Par Mario Bélanger – membre du comité de rédaction – 1er décembre 2024
Ce n’est pas la première fois que notre revue choisit la spiritualité comme fil rouge de l’un de ses numéros. Pourquoi revenir sur ce thème qui, en plus d’avoir déjà été abordé, reste avec son binôme unificateur « santé », la toile de fond de chaque parution de cette revue ? Y a-t-il eu des découvertes scientifiques ou des avancées cliniques significatives qui justifieraient ce retour aux sources ?
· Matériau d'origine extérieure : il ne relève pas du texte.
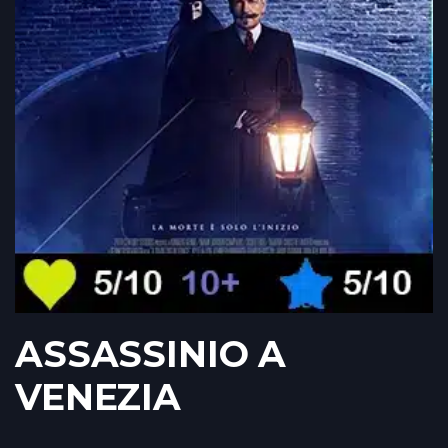
ASSASSINIO A
VENEZIA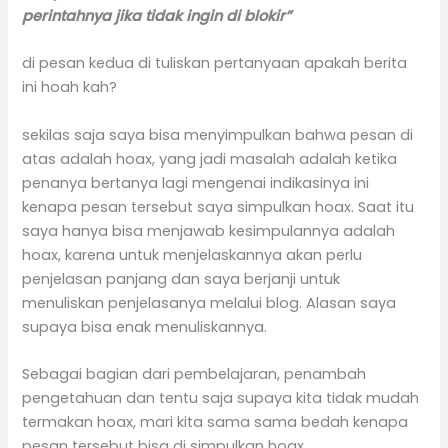
perintahnya jika tidak ingin di blokir”
di pesan kedua di tuliskan pertanyaan apakah berita
ini hoah kah?
sekilas saja saya bisa menyimpulkan bahwa pesan di
atas adalah hoax, yang jadi masalah adalah ketika
penanya bertanya lagi mengenai indikasinya ini
kenapa pesan tersebut saya simpulkan hoax. Saat itu
saya hanya bisa menjawab kesimpulannya adalah
hoax, karena untuk menjelaskannya akan perlu
penjelasan panjang dan saya berjanji untuk
menuliskan penjelasanya melalui blog. Alasan saya
supaya bisa enak menuliskannya.
Sebagai bagian dari pembelajaran, penambah
pengetahuan dan tentu saja supaya kita tidak mudah
termakan hoax, mari kita sama sama bedah kenapa
pesan tersebut bisa di simpulkan hoax.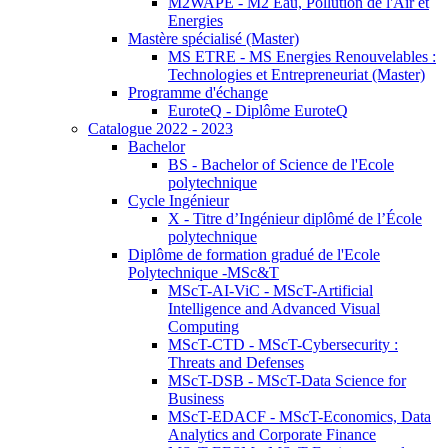
M2WAPE - M2 Eau, Pollution de l'Air et
Energies
Mastère spécialisé (Master)
MS ETRE - MS Energies Renouvelables :
Technologies et Entrepreneuriat (Master)
Programme d'échange
EuroteQ - Diplôme EuroteQ
Catalogue 2022 - 2023
Bachelor
BS - Bachelor of Science de l'Ecole
polytechnique
Cycle Ingénieur
X - Titre d’Ingénieur diplômé de l’École
polytechnique
Diplôme de formation gradué de l'Ecole
Polytechnique -MSc&T
MScT-AI-ViC - MScT-Artificial
Intelligence and Advanced Visual
Computing
MScT-CTD - MScT-Cybersecurity :
Threats and Defenses
MScT-DSB - MScT-Data Science for
Business
MScT-EDACF - MScT-Economics, Data
Analytics and Corporate Finance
Ce choix relève plutôt d’un constat presque brutal. Malgré la reconnaissance de la dimension spirituelle comme l’une des constituantes de l’être humain, malgré l’intérêt décuplé par rapport au spirituel chez grand nombre de disciplines liées aux soins de santé, de même que chez nos contemporains, malgré les efforts considérables de plusieurs cliniciens pour réinventer un discours et des pratiques plus en phase avec les sensibilités sociales actuelles, la prise en compte de la dimension spirituelle dans l’approche holistique demeure en marge pour la majorité des milieux de soins. Certes, des avancées continuent de se consolider, notamment en soins palliatifs et de fin de vie, en oncologie ou dans l’accompagnement des individus souffrant de troubles neurocognitifs sévères. Toutefois, elles sont souvent portées par des intervenants en soins spirituels charismatiques qui sont reconnus crédibles pour ce qu’ils ne sont pas (moralisateurs, vieux jeu ou trop associés à l’univers religieux), plutôt que pour ce qu’ils offrent, généralement dans la discrétion : un accompagnement spirituel articulé auprès de personnes en quête de sens, de connexion, de dignité humaine dans des contextes où tout cela semble leur échapper.
La tentation serait grande de trouver des raisons à cet état de fait comme, par exemple, le désaveu généralisé des religions qu’on amalgame faussement avec la spiritualité, une vision incomplète de l’être humain qui fait peu de place à sa dimension spirituelle, la crainte du retour de mouvements de droite ou l’arrivée d’une immigration prosélyte qui imposerait ses valeurs, etc. Ce n’est pas le choix que nous avons fait. Le présent numéro s’attardera plutôt à exposer différentes facettes du spirituel et de la spiritualité, entrant parfois en collusion ou en collision les unes avec les autres, afin de faire éclater nos « petites boîtes » confortables et qu’ainsi les préjugés tombent. Alors, dépouillés de nos a priori, nous pourrons placer la spiritualité au cœur des soins, pour que soit libérée cette dimension universelle et dynamique qui vise à donner sens et à relier, ouvrant de nouvelles voies dans le bien-être global des personnes et des communautés (Cherblanc et Bergeron-Leclerc).